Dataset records
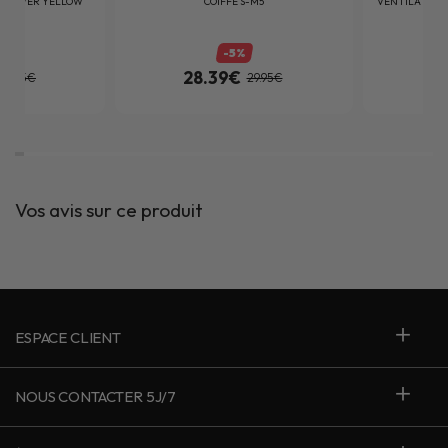
D SILVER YELLOW
COIFFE S-M5
VENTILATIONS
OSSY
-5%
28.39€
54.95€
29.95€
Vos avis sur ce produit
ESPACE CLIENT
NOUS CONTACTER 5J/7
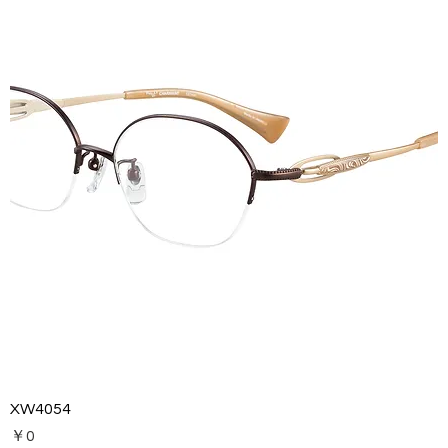
XW4054
価格
￥0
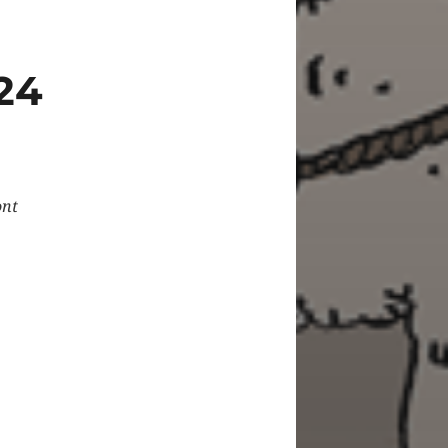
24
ont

● **WHAT THE TASK ASKS**: Reproduce only the lines between the line with "Vos avis sur ce produit" and the final line of the records, both included, so that the copy matches them exactly and contains no pictures.

● **WRITTEN SOLUTION**:
Vos avis sur ce produit
ESPACE CLIENT
NOUS CONTACTER 5J/7
XW4054
価格
￥0
24
ont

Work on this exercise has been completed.